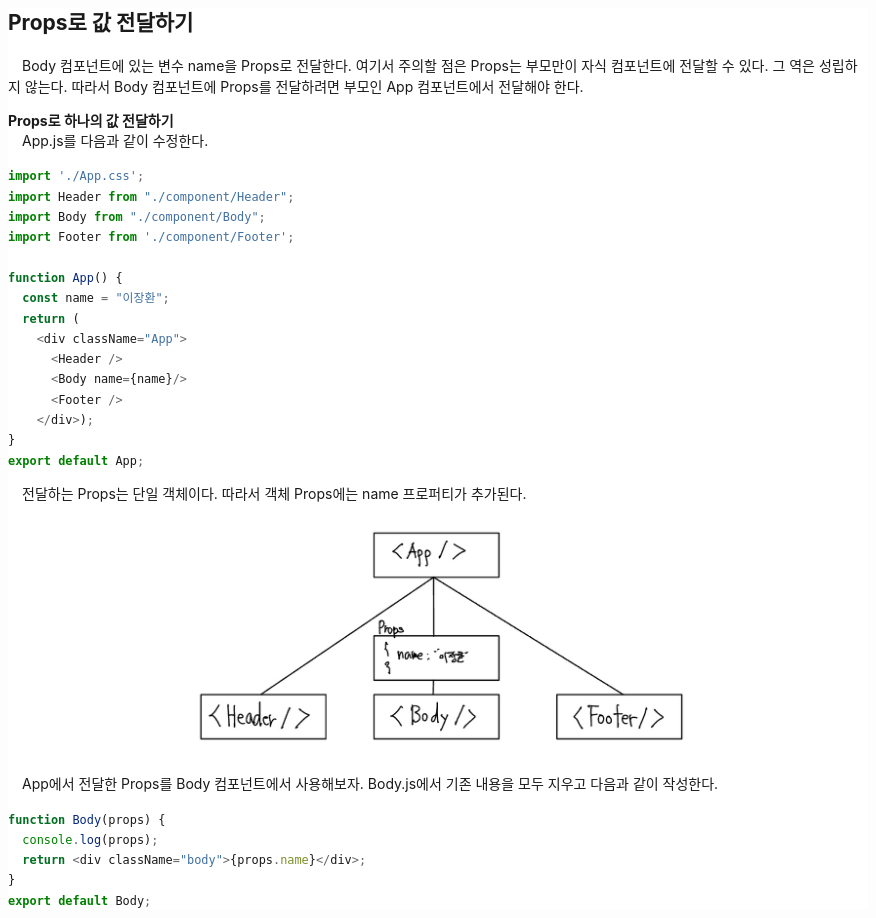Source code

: Props로 값 전달하기
------
　Body 컴포넌트에 있는 변수 name을 Props로 전달한다. 여기서 주의할 점은 Props는 부모만이 자식 컴포넌트에 전달할 수 있다. 그 역은 성립하지 않는다. 따라서 Body 컴포넌트에 Props를 전달하려면 부모인 App 컴포넌트에서 전달해야 한다.<br/>

**Props로 하나의 값 전달하기**<br/>
　App.js를 다음과 같이 수정한다.
```javascript
import './App.css';
import Header from "./component/Header";
import Body from "./component/Body";
import Footer from './component/Footer';

function App() {
  const name = "이장환";
  return (
    <div className="App">
      <Header />
      <Body name={name}/>
      <Footer />
    </div>);
}
export default App;
```

　전달하는 Props는 단일 객체이다. 따라서 객체 Props에는 name 프로퍼티가 추가된다.<br/>
<p align="center"><img src="/Week6/assets/img/한 입 크기로 잘라먹는 리액트/5장-리액트의-기본-기능-다루기/5-2-10.jpg" width="500"></p>

　App에서 전달한 Props를 Body 컴포넌트에서 사용해보자. Body.js에서 기존 내용을 모두 지우고 다음과 같이 작성한다.
```javascript
function Body(props) {
  console.log(props);
  return <div className="body">{props.name}</div>;
}
export default Body;
```
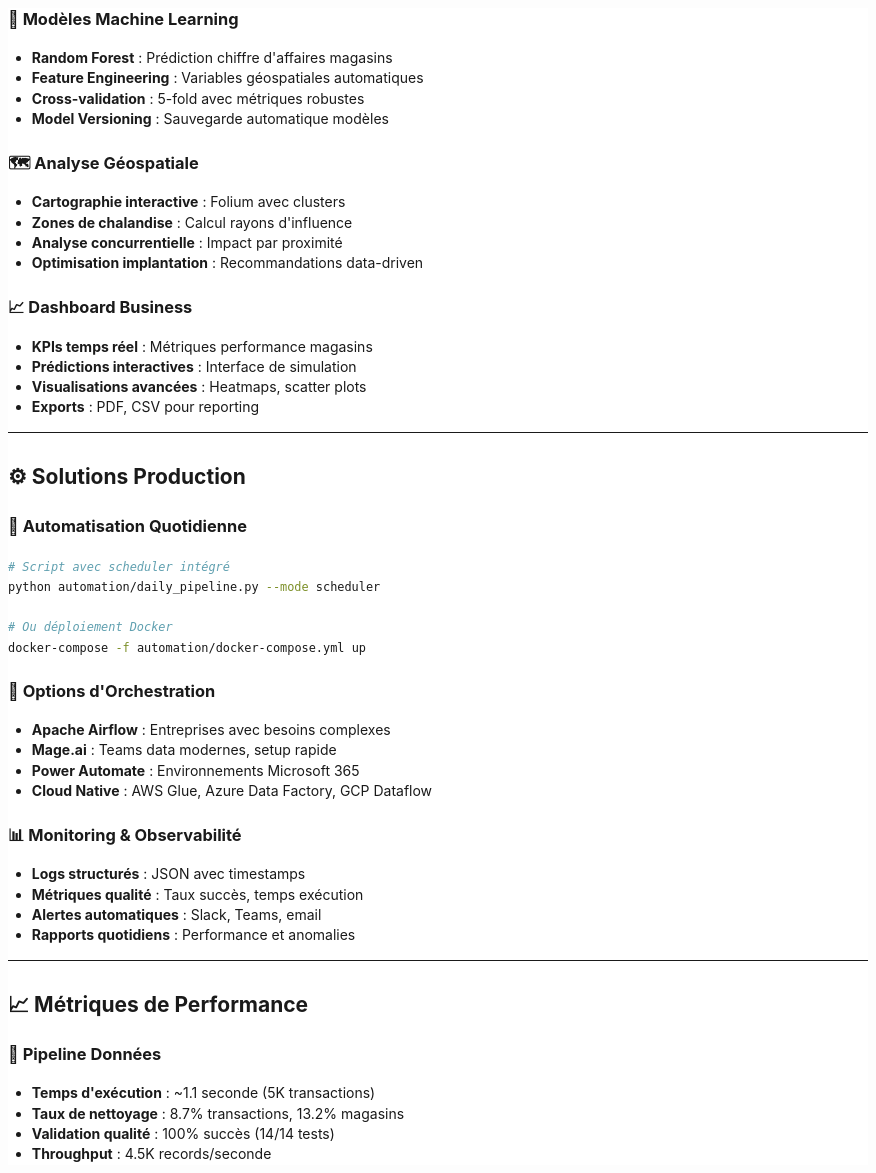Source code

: ### 🤖 **Modèles Machine Learning**
- **Random Forest** : Prédiction chiffre d'affaires magasins
- **Feature Engineering** : Variables géospatiales automatiques
- **Cross-validation** : 5-fold avec métriques robustes
- **Model Versioning** : Sauvegarde automatique modèles

### 🗺️ **Analyse Géospatiale**
- **Cartographie interactive** : Folium avec clusters
- **Zones de chalandise** : Calcul rayons d'influence
- **Analyse concurrentielle** : Impact par proximité
- **Optimisation implantation** : Recommandations data-driven

### 📈 **Dashboard Business**
- **KPIs temps réel** : Métriques performance magasins
- **Prédictions interactives** : Interface de simulation
- **Visualisations avancées** : Heatmaps, scatter plots
- **Exports** : PDF, CSV pour reporting

---

## ⚙️ **Solutions Production**

### 🔄 **Automatisation Quotidienne**
```bash
# Script avec scheduler intégré
python automation/daily_pipeline.py --mode scheduler

# Ou déploiement Docker
docker-compose -f automation/docker-compose.yml up
```

### 🏢 **Options d'Orchestration**
- **Apache Airflow** : Entreprises avec besoins complexes
- **Mage.ai** : Teams data modernes, setup rapide
- **Power Automate** : Environnements Microsoft 365
- **Cloud Native** : AWS Glue, Azure Data Factory, GCP Dataflow

### 📊 **Monitoring & Observabilité**
- **Logs structurés** : JSON avec timestamps
- **Métriques qualité** : Taux succès, temps exécution
- **Alertes automatiques** : Slack, Teams, email
- **Rapports quotidiens** : Performance et anomalies

---

## 📈 **Métriques de Performance**

### 🎯 **Pipeline Données**
- **Temps d'exécution** : ~1.1 seconde (5K transactions)
- **Taux de nettoyage** : 8.7% transactions, 13.2% magasins
- **Validation qualité** : 100% succès (14/14 tests)
- **Throughput** : 4.5K records/seconde
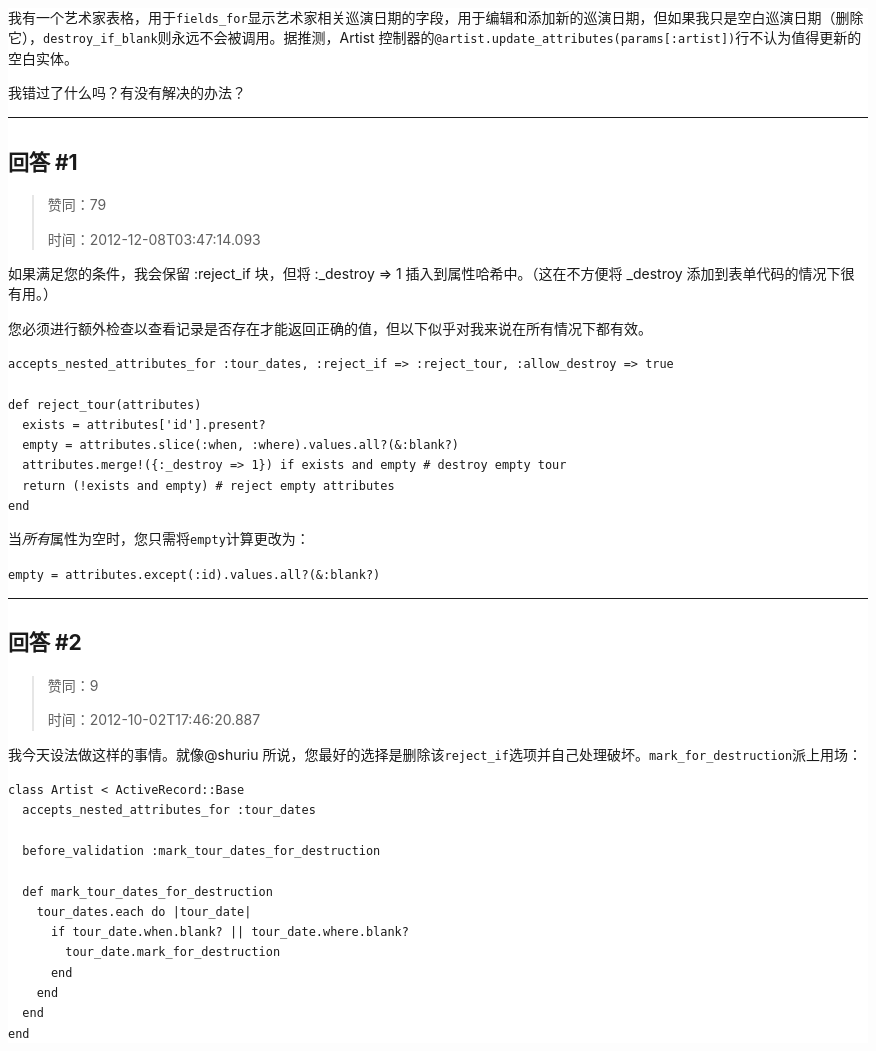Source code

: 我有一个艺术家表格，用于`fields_for`显示艺术家相关巡演日期的字段，用于编辑和添加新的巡演日期，但如果我只是空白巡演日期（删除它），`destroy_if_blank`则永远不会被调用。据推测，Artist 控制器的`@artist.update_attributes(params[:artist])`行不认为值得更新的空白实体。

我错过了什么吗？有没有解决的办法？

* * *

## 回答 #1

> 赞同：79
> 
> 时间：2012-12-08T03:47:14.093

如果满足您的条件，我会保留 :reject_if 块，但将 :_destroy => 1 插入到属性哈希中。（这在不方便将 _destroy 添加到表单代码的情况下很有用。）

您必须进行额外检查以查看记录是否存在才能返回正确的值，但以下似乎对我来说在所有情况下都有效。

```
accepts_nested_attributes_for :tour_dates, :reject_if => :reject_tour, :allow_destroy => true

def reject_tour(attributes)
  exists = attributes['id'].present?
  empty = attributes.slice(:when, :where).values.all?(&:blank?)
  attributes.merge!({:_destroy => 1}) if exists and empty # destroy empty tour
  return (!exists and empty) # reject empty attributes
end 
```

当*所有*属性为空时，您只需将`empty`计算更改为：

```
empty = attributes.except(:id).values.all?(&:blank?) 
```

* * *

## 回答 #2

> 赞同：9
> 
> 时间：2012-10-02T17:46:20.887

我今天设法做这样的事情。就像@shuriu 所说，您最好的选择是删除该`reject_if`选项并自己处理破坏。`mark_for_destruction`派上用场：

```
class Artist < ActiveRecord::Base
  accepts_nested_attributes_for :tour_dates

  before_validation :mark_tour_dates_for_destruction 

  def mark_tour_dates_for_destruction
    tour_dates.each do |tour_date|
      if tour_date.when.blank? || tour_date.where.blank?
        tour_date.mark_for_destruction
      end
    end
  end
end 
```
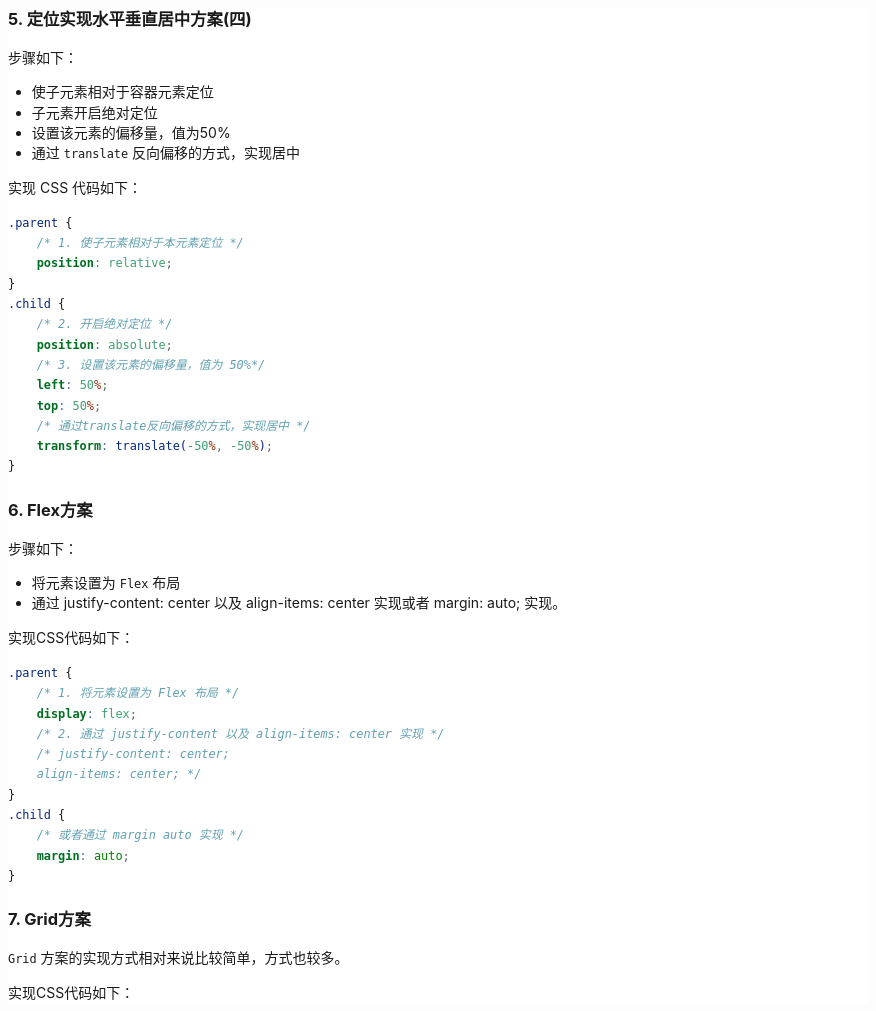 ### 5. 定位实现水平垂直居中方案(四)

步骤如下：

- 使子元素相对于容器元素定位
- 子元素开启绝对定位
- 设置该元素的偏移量，值为50%
- 通过 `translate` 反向偏移的方式，实现居中

实现 CSS 代码如下：

```css
.parent {
    /* 1. 使子元素相对于本元素定位 */
    position: relative;
}
.child {
    /* 2. 开启绝对定位 */
    position: absolute;
    /* 3. 设置该元素的偏移量，值为 50%*/
    left: 50%;
    top: 50%;
    /* 通过translate反向偏移的方式，实现居中 */
    transform: translate(-50%, -50%);
}
```

### 6. Flex方案

步骤如下：

- 将元素设置为 `Flex` 布局
- 通过 justify-content: center 以及 align-items: center 实现或者 margin: auto; 实现。

实现CSS代码如下：

```css
.parent {
    /* 1. 将元素设置为 Flex 布局 */
    display: flex;
    /* 2. 通过 justify-content 以及 align-items: center 实现 */
    /* justify-content: center;
    align-items: center; */
}
.child {
    /* 或者通过 margin auto 实现 */
    margin: auto;
}
```

### 7. Grid方案

`Grid` 方案的实现方式相对来说比较简单，方式也较多。

实现CSS代码如下：
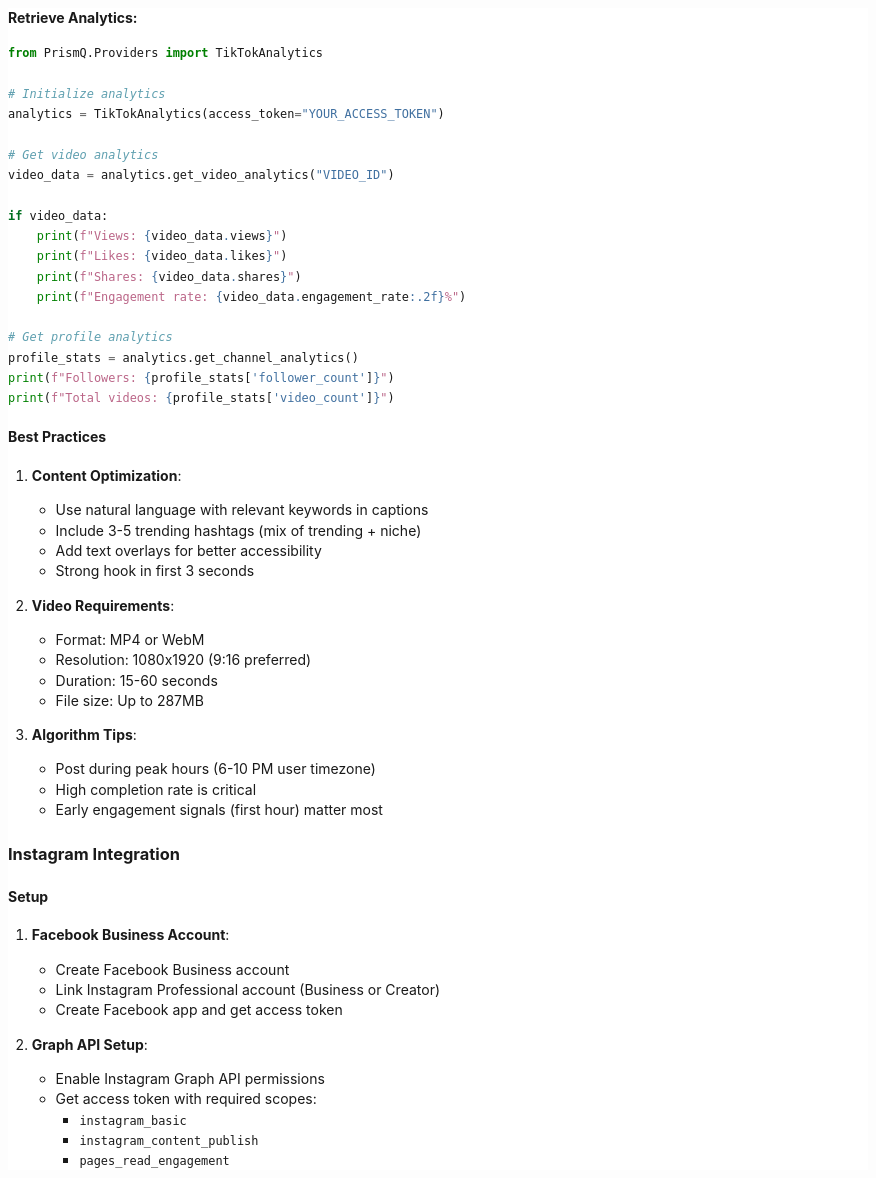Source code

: **Retrieve Analytics:**

```python
from PrismQ.Providers import TikTokAnalytics

# Initialize analytics
analytics = TikTokAnalytics(access_token="YOUR_ACCESS_TOKEN")

# Get video analytics
video_data = analytics.get_video_analytics("VIDEO_ID")

if video_data:
    print(f"Views: {video_data.views}")
    print(f"Likes: {video_data.likes}")
    print(f"Shares: {video_data.shares}")
    print(f"Engagement rate: {video_data.engagement_rate:.2f}%")

# Get profile analytics
profile_stats = analytics.get_channel_analytics()
print(f"Followers: {profile_stats['follower_count']}")
print(f"Total videos: {profile_stats['video_count']}")
```

#### Best Practices

1. **Content Optimization**:
   - Use natural language with relevant keywords in captions
   - Include 3-5 trending hashtags (mix of trending + niche)
   - Add text overlays for better accessibility
   - Strong hook in first 3 seconds

2. **Video Requirements**:
   - Format: MP4 or WebM
   - Resolution: 1080x1920 (9:16 preferred)
   - Duration: 15-60 seconds
   - File size: Up to 287MB

3. **Algorithm Tips**:
   - Post during peak hours (6-10 PM user timezone)
   - High completion rate is critical
   - Early engagement signals (first hour) matter most

### Instagram Integration

#### Setup

1. **Facebook Business Account**:
   - Create Facebook Business account
   - Link Instagram Professional account (Business or Creator)
   - Create Facebook app and get access token

2. **Graph API Setup**:
   - Enable Instagram Graph API permissions
   - Get access token with required scopes:
     - `instagram_basic`
     - `instagram_content_publish`
     - `pages_read_engagement`
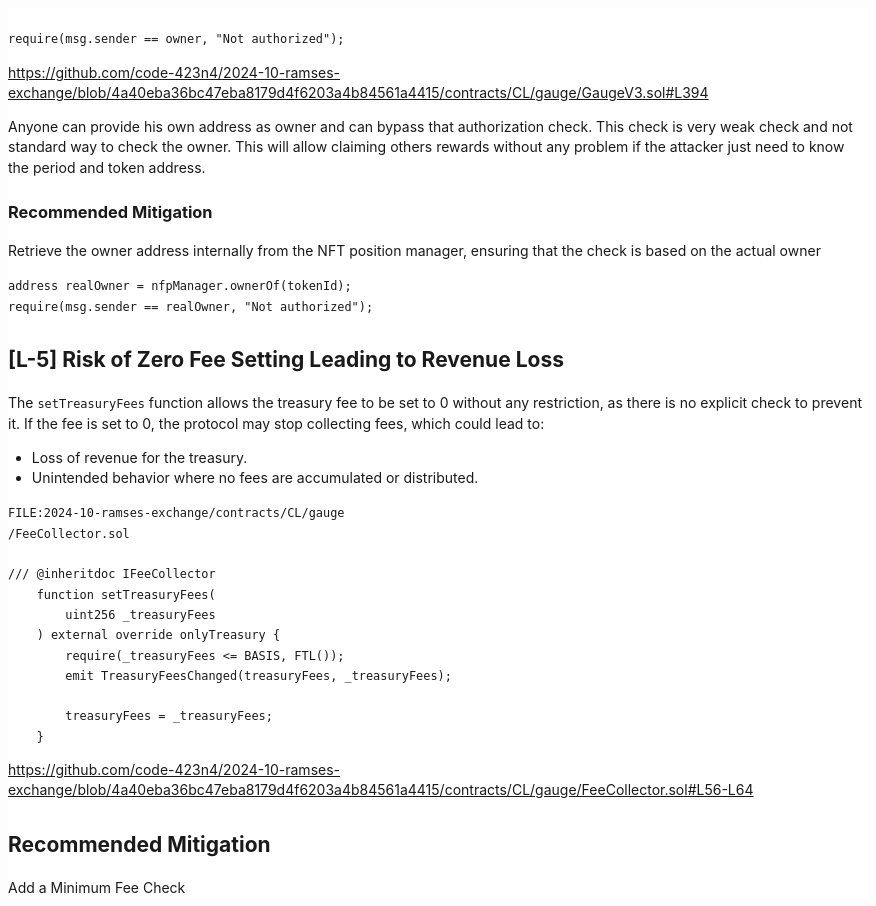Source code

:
 ```solidity

require(msg.sender == owner, "Not authorized");

```
https://github.com/code-423n4/2024-10-ramses-exchange/blob/4a40eba36bc47eba8179d4f6203a4b84561a4415/contracts/CL/gauge/GaugeV3.sol#L394

Anyone can provide his own address as owner and can bypass that authorization check. This check is very weak check and not standard way to check the owner. This will allow claiming others rewards without any problem if the attacker just need to know the period and token address.  

### Recommended Mitigation
Retrieve the owner address internally from the NFT position manager, ensuring that the check is based on the actual owner

```solidity
address realOwner = nfpManager.ownerOf(tokenId);
require(msg.sender == realOwner, "Not authorized");

``` 

##

## [L-5] Risk of Zero Fee Setting Leading to Revenue Loss

The ``setTreasuryFees`` function allows the treasury fee to be set to 0 without any restriction, as there is no explicit check to prevent it. If the fee is set to 0, the protocol may stop collecting fees, which could lead to:

- Loss of revenue for the treasury.
- Unintended behavior where no fees are accumulated or distributed. 

```solidity
FILE:2024-10-ramses-exchange/contracts/CL/gauge
/FeeCollector.sol

/// @inheritdoc IFeeCollector
    function setTreasuryFees(
        uint256 _treasuryFees
    ) external override onlyTreasury {
        require(_treasuryFees <= BASIS, FTL());
        emit TreasuryFeesChanged(treasuryFees, _treasuryFees);

        treasuryFees = _treasuryFees;
    }

```
https://github.com/code-423n4/2024-10-ramses-exchange/blob/4a40eba36bc47eba8179d4f6203a4b84561a4415/contracts/CL/gauge/FeeCollector.sol#L56-L64

## Recommended Mitigation
Add a Minimum Fee Check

================

[WHAT TO PRODUCE] Give the exact lines, and only those, from the line containing "- **Power Automate**" through the line containing "### 🎯 **Pipeline Données**" in the entries above.

[ANSWER BELOW]
- **Power Automate** : Environnements Microsoft 365
- **Cloud Native** : AWS Glue, Azure Data Factory, GCP Dataflow

### 📊 **Monitoring & Observabilité**
- **Logs structurés** : JSON avec timestamps
- **Métriques qualité** : Taux succès, temps exécution
- **Alertes automatiques** : Slack, Teams, email
- **Rapports quotidiens** : Performance et anomalies

---

## 📈 **Métriques de Performance**

### 🎯 **Pipeline Données**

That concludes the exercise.